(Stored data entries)
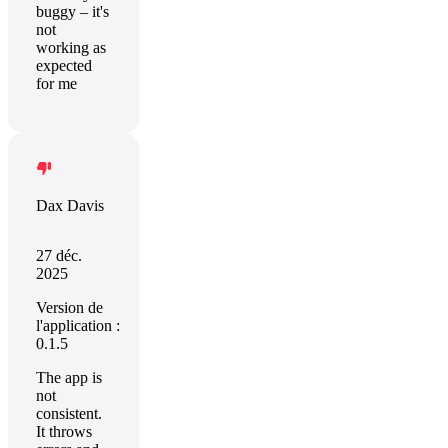
buggy – it's
not
working as
expected
for me
Dax Davis
27 déc.
2025
Version de
l'application :
0.1.5
The app is
not
consistent.
It throws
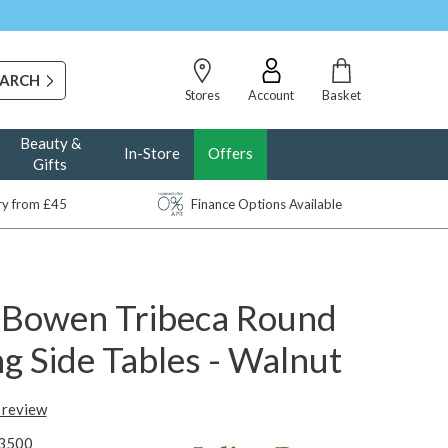
Stores
Account
Basket
Beauty &
In-Store
Offers
Gifts
ery from £45
Finance Options Available
n Bowen Tribeca Round
g Side Tables - Walnut
t review
3500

AIM OF THE EXERCISE:
Without including any pictures, copy every line above exactly.

RESULT OF THE EXERCISE:
buggy – it's
not
working as
expected
for me
Dax Davis
27 déc.
2025
Version de
l'application :
0.1.5
The app is
not
consistent.
It throws
Stores
Account
Basket
Beauty &
In-Store
Offers
Gifts
ery from £45
Finance Options Available
n Bowen Tribeca Round
g Side Tables - Walnut
t review
3500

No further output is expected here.